Estimating Average Causal Effects

One of the most common causal questions is how much does a certain target quantity differ under two different interventions/treatments. This is also known as average treatment effect (ATE) or, more generally, average causal effect (ACE). The simplest form is the comparison of two treatments, i.e. what is the difference of my target quantity on average given treatment A vs treatment B. For instance, do patients treated with a certain medicine (\(T:=1\)) recover faster than patients who were not treated at all (\(T:=0\)). The ACE API allows to estimate such differences in a target node, i.e. it estimates the quantity \(\mathbb{E}[Y | \text{do}(T:=A)] - \mathbb{E}[Y | \text{do}(T:=B)]\)

How to use it

Lets generate some data with an obvious impact of a treatment.

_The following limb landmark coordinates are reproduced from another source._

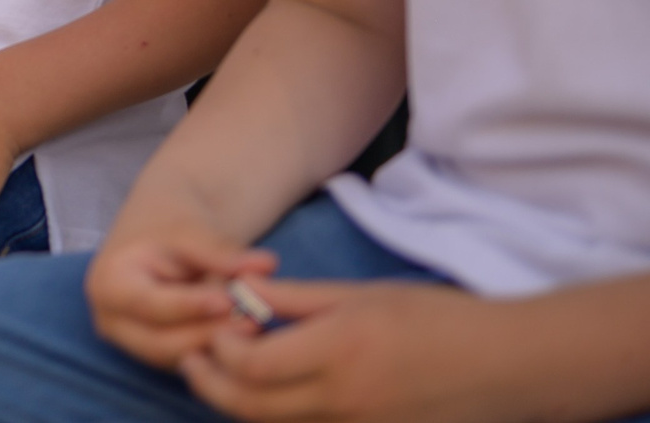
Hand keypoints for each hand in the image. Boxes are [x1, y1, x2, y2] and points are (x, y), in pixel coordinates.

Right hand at [88, 220, 276, 368]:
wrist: (167, 229)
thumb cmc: (171, 222)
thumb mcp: (191, 229)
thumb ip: (222, 251)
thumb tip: (265, 265)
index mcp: (108, 285)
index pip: (148, 305)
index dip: (188, 306)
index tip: (226, 300)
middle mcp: (113, 322)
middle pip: (163, 343)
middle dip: (210, 333)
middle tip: (255, 320)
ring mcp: (136, 343)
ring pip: (182, 359)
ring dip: (220, 346)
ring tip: (259, 324)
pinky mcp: (162, 355)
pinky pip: (194, 363)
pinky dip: (222, 352)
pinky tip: (252, 334)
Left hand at [182, 278, 506, 422]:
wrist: (509, 367)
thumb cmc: (437, 319)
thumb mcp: (361, 295)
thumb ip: (295, 298)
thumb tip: (240, 292)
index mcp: (338, 353)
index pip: (249, 366)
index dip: (220, 349)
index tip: (217, 327)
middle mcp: (345, 401)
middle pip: (251, 407)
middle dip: (211, 384)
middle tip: (194, 360)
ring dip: (243, 406)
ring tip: (228, 377)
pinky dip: (285, 421)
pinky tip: (278, 398)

>>> import networkx as nx, numpy as np, pandas as pd
>>> import dowhy.gcm as gcm
>>> X0 = np.random.normal(0, 0.2, 1000)
>>> T = (X0 > 0).astype(float)
>>> X1 = np.random.normal(0, 0.2, 1000) + 1.5 * T
>>> Y = X1 + np.random.normal(0, 0.1, 1000)
>>> data = pd.DataFrame(dict(T=T, X0=X0, X1=X1, Y=Y))

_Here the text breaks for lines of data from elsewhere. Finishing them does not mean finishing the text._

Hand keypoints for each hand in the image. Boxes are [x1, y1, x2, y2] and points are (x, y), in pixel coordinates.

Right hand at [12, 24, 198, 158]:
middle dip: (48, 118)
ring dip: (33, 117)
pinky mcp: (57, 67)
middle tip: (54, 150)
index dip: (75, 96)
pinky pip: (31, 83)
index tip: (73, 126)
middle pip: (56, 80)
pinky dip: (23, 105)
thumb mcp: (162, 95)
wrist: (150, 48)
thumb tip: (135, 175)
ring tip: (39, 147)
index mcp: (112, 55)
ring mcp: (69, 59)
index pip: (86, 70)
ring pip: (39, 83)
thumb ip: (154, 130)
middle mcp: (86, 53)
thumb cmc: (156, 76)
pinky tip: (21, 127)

Here, we see that \(T\) is binary and adds 1.5 to \(Y\) if it is 1 and 0 otherwise. As usual, lets model the cause-effect relationships and fit it on the data:

>>> causal_model = gcm.ProbabilisticCausalModel(nx.DiGraph([('X0', 'T'), ('T', 'X1'), ('X1', 'Y')]))
>>> gcm.auto.assign_causal_mechanisms(causal_model, data)
>>> gcm.fit(causal_model, data)

Now we are ready to answer the question: “What is the causal effect of setting \(T:=1\) vs \(T:=0\)?”

>>> gcm.average_causal_effect(causal_model,
>>>                          'Y',
>>>                          interventions_alternative={'T': lambda x: 1},
>>>                          interventions_reference={'T': lambda x: 0},
>>>                          num_samples_to_draw=1000)
1.5025054682995396

The average effect is ~1.5, which coincides with our data generation process. Since the method expects an dictionary with interventions, we can also intervene on multiple nodes and/or specify more complex interventions.

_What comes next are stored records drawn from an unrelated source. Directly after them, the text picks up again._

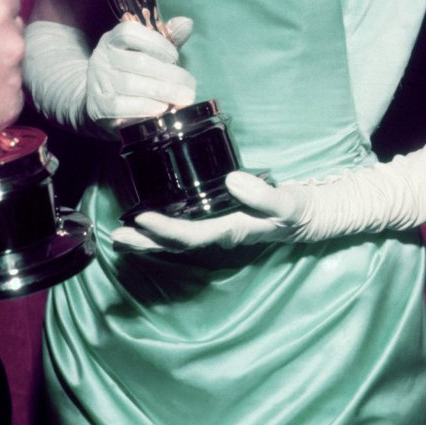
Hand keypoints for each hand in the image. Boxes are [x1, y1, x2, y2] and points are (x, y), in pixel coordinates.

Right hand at [86, 17, 195, 128]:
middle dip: (169, 75)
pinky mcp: (99, 106)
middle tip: (190, 87)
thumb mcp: (147, 51)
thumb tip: (187, 23)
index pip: (129, 33)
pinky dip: (144, 107)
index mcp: (113, 39)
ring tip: (182, 99)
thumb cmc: (131, 71)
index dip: (156, 43)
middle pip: (138, 62)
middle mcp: (102, 57)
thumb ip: (167, 38)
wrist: (101, 100)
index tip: (175, 56)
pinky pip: (121, 106)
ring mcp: (98, 82)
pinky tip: (162, 108)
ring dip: (162, 92)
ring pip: (131, 84)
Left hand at [110, 171, 311, 251]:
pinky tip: (146, 221)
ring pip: (176, 238)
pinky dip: (162, 226)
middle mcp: (219, 234)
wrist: (310, 217)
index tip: (141, 218)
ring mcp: (217, 229)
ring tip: (119, 234)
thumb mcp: (288, 204)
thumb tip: (233, 181)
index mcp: (231, 231)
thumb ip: (264, 196)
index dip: (164, 229)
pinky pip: (184, 227)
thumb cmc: (299, 211)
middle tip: (114, 237)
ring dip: (147, 237)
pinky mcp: (218, 220)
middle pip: (174, 243)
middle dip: (144, 241)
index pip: (190, 235)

Note that although it seems difficult to correctly specify the causal graph in practice, it often suffices to specify a graph with the correct causal order. This is, as long as there are no anticausal relationships, adding too many edges from upstream nodes to a downstream node would still provide reasonable results when estimating causal effects. In the example above, we get the same result if we add the edge \(X0 \rightarrow Y\) and \(T \rightarrow Y\):

>>> causal_model.graph.add_edge('X0', 'Y')
>>> causal_model.graph.add_edge('T', 'Y')
>>> gcm.auto.assign_causal_mechanisms(causal_model, data, override_models=True)
>>> gcm.fit(causal_model, data)
>>> gcm.average_causal_effect(causal_model,
>>>                          'Y',
>>>                          interventions_alternative={'T': lambda x: 1},
>>>                          interventions_reference={'T': lambda x: 0},
>>>                          num_samples_to_draw=1000)
1.509062353057525

To further account for potential interactions between root nodes that were not modeled, we can also pass in observational data instead of generating new ones:

>>> gcm.average_causal_effect(causal_model,
>>>                          'Y',
>>>                          interventions_alternative={'T': lambda x: 1},
>>>                          interventions_reference={'T': lambda x: 0},
>>>                          observed_data=data)
1.4990885925844586

Understanding the method

Estimating the average causal effect is straightforward seeing that this only requires to compare the two expectations of a target node based on samples from their respective interventional distribution. This is, we can boil down the ACE estimation to the following steps:

Draw samples from the interventional distribution of \(Y\) under treatment A.
Draw samples from the interventional distribution of \(Y\) under treatment B.
Compute their respective means.
Take the differences of the means. This is, \(\mathbb{E}[Y | \text{do}(T:=A)] - \mathbb{E}[Y | \text{do}(T:=B)]\), where we do not need to restrict the type of interventions or variables we want to intervene on.